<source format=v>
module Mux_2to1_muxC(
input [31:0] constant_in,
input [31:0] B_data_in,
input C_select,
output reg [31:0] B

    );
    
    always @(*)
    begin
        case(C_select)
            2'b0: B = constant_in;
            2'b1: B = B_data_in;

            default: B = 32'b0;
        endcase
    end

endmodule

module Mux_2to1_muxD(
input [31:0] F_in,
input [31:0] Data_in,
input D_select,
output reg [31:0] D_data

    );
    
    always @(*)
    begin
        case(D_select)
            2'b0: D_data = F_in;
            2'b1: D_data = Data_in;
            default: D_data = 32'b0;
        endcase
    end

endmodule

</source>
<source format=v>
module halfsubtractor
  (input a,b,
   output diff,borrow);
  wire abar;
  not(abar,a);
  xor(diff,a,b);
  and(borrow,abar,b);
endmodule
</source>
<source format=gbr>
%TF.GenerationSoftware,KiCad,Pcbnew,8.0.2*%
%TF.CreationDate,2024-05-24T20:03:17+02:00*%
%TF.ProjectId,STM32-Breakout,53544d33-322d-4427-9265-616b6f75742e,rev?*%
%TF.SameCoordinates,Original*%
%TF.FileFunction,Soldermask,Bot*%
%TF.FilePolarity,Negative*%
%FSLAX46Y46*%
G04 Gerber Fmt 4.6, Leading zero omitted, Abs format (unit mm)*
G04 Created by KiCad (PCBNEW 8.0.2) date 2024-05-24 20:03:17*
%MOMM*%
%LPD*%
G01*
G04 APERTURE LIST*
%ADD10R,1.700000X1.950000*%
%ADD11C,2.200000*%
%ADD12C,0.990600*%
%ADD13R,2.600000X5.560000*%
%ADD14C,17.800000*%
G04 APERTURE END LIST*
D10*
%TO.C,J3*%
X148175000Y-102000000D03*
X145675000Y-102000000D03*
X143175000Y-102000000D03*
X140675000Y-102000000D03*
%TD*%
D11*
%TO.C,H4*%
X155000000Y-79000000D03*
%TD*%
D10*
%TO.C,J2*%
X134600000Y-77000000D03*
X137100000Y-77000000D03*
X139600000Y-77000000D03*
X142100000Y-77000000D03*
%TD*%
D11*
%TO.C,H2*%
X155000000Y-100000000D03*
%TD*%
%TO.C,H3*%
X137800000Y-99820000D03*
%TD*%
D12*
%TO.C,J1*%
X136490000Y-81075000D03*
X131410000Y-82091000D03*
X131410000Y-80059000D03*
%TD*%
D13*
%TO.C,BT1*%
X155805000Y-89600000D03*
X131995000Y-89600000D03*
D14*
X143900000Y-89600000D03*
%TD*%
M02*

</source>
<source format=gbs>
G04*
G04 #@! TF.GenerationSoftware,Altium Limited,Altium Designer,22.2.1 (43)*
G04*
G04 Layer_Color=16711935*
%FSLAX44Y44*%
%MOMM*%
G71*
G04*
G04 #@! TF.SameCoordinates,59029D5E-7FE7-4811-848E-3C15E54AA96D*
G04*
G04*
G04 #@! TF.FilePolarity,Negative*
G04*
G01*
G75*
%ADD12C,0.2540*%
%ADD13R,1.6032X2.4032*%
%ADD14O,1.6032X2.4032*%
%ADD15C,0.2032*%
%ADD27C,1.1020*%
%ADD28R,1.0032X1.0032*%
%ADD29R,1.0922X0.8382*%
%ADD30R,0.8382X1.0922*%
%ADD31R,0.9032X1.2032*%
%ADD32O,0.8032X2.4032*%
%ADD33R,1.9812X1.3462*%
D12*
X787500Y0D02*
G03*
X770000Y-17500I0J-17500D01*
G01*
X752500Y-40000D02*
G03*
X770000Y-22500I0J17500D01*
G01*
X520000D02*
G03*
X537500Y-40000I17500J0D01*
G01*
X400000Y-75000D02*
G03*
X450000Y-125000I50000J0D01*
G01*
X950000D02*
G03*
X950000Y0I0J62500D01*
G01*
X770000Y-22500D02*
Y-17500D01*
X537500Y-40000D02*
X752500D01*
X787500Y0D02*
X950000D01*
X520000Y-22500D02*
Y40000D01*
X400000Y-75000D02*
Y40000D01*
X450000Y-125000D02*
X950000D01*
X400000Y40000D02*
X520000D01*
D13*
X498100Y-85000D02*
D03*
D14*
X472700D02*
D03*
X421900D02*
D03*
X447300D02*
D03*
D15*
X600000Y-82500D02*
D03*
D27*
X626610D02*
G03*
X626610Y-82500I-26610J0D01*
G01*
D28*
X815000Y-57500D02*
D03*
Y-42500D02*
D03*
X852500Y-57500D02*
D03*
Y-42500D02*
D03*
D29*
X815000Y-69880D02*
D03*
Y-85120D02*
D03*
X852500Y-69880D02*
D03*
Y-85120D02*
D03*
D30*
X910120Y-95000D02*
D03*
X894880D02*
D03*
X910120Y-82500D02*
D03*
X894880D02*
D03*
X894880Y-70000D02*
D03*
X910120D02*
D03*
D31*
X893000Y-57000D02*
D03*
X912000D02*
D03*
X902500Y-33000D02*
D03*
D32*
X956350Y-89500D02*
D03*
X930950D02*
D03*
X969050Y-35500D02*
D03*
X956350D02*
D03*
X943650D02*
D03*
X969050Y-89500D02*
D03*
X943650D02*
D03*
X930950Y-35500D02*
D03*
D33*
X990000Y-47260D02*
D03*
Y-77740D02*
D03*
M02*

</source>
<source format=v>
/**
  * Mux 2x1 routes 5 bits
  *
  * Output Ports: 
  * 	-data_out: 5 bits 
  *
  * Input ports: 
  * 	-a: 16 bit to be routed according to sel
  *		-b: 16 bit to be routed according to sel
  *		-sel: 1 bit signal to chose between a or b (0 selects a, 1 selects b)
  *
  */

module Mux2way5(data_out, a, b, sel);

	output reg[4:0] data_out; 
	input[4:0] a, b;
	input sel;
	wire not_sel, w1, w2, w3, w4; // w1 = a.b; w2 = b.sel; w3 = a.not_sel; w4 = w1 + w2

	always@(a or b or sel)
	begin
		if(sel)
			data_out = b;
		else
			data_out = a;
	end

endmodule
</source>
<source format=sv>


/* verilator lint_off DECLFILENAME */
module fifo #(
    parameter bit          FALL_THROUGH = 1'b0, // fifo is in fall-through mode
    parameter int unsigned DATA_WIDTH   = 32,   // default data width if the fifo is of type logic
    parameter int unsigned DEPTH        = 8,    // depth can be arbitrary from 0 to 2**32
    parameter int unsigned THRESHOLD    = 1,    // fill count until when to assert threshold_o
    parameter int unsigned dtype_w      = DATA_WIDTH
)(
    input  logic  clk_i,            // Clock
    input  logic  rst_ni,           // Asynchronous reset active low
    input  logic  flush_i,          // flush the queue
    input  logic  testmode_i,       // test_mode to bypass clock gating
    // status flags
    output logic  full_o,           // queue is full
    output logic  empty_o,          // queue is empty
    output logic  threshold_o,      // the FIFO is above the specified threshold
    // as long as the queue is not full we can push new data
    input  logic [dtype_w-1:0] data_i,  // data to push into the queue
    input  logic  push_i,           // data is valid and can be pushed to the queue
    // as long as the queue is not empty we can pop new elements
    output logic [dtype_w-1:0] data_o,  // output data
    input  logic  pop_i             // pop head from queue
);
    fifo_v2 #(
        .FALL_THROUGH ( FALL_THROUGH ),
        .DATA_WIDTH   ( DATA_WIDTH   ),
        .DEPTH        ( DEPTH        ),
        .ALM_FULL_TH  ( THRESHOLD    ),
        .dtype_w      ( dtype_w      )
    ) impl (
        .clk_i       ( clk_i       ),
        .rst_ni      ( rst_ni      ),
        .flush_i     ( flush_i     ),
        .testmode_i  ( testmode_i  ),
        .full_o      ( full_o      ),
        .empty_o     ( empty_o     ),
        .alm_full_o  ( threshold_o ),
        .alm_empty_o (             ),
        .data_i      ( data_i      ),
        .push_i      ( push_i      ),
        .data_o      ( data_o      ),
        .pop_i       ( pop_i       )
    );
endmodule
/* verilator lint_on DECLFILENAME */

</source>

* * *

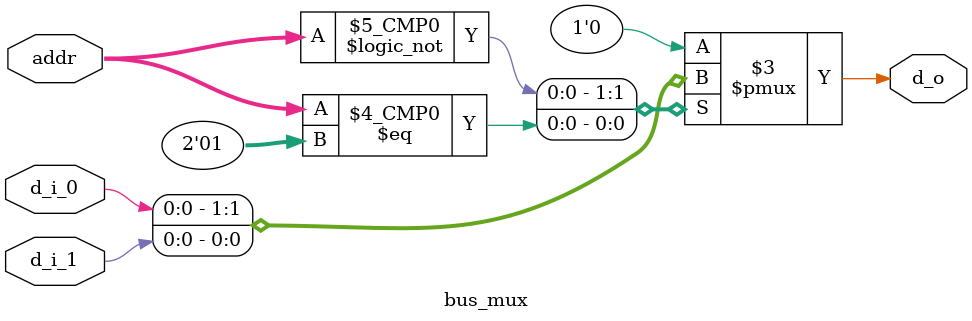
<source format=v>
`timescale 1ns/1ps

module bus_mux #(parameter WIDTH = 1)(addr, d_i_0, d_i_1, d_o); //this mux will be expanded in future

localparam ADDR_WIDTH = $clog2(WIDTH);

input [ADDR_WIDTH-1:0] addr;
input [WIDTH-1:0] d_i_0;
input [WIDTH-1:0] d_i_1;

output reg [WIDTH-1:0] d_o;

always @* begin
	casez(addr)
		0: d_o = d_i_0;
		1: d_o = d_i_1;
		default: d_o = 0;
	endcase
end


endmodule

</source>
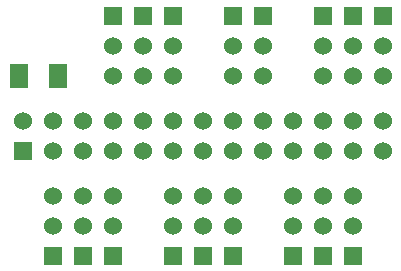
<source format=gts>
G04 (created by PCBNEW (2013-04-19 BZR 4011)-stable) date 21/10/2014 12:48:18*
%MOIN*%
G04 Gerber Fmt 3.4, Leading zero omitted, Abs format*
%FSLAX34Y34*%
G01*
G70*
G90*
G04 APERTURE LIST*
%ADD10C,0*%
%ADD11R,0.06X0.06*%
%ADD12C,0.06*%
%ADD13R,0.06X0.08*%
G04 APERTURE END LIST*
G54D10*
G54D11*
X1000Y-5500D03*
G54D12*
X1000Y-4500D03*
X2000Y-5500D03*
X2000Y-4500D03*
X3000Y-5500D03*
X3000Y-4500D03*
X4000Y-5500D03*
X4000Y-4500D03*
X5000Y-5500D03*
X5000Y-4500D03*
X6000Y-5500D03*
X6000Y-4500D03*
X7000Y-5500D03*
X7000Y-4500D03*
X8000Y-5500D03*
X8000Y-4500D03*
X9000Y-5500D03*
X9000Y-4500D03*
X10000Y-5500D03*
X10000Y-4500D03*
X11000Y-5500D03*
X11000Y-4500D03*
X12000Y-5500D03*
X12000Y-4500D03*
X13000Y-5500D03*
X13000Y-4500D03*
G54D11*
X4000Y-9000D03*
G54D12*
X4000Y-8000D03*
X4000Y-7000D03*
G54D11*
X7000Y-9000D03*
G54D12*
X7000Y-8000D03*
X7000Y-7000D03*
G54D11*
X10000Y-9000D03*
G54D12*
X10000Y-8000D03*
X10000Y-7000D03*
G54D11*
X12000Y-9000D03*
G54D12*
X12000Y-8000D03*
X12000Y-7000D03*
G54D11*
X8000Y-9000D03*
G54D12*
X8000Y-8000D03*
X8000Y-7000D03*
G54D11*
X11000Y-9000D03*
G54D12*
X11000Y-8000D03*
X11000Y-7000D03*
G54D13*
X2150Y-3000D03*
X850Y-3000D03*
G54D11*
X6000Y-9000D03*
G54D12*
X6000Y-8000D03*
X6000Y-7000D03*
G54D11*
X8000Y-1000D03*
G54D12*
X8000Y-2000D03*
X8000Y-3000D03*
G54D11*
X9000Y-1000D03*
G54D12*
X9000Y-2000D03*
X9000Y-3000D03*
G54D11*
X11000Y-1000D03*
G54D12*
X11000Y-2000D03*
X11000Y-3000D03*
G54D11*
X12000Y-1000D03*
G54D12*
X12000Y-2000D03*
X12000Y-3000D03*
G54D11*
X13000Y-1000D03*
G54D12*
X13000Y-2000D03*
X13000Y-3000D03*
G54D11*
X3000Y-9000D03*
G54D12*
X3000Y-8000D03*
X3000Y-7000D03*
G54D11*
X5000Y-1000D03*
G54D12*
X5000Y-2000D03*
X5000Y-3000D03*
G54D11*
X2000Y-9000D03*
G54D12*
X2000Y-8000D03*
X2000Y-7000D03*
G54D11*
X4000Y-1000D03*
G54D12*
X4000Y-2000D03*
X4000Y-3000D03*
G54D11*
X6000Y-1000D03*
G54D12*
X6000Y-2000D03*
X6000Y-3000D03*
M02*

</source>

* **Exercise description**:
The lines to return are those in the entries above that include "long".

* **Exercise result**:
    // as long as the queue is not full we can push new data
    // as long as the queue is not empty we can pop new elements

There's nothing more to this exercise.